Your task is to retype every entry exactly while omitting the pictures.

··········

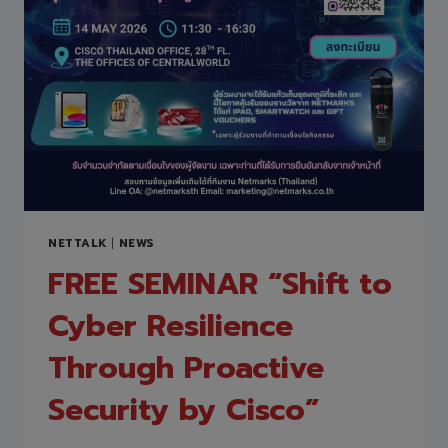
NETTALK
|
NEWS
FREE SEMINAR “Shift to
Cyber Resilience
Through Proactive
Security by Cisco”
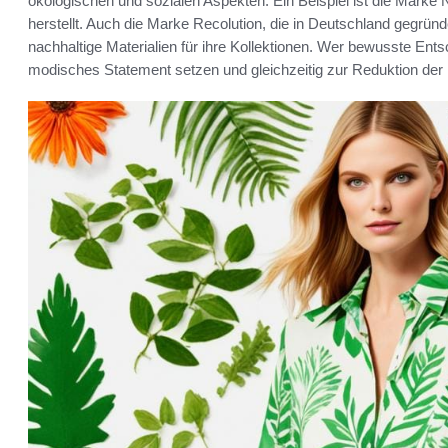
ökologischen und sozialen Aspekten. Ein Beispiel ist die Mark
herstellt. Auch die Marke Recolution, die in Deutschland gegründ
nachhaltige Materialien für ihre Kollektionen. Wer bewusste Ents
modisches Statement setzen und gleichzeitig zur Reduktion der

··········

## Solution to this problem
NETTALK
|
NEWS
FREE SEMINAR “Shift to
Cyber Resilience
Through Proactive
Security by Cisco”
ökologischen und sozialen Aspekten. Ein Beispiel ist die Mark
herstellt. Auch die Marke Recolution, die in Deutschland gegründ
nachhaltige Materialien für ihre Kollektionen. Wer bewusste Ents
modisches Statement setzen und gleichzeitig zur Reduktion der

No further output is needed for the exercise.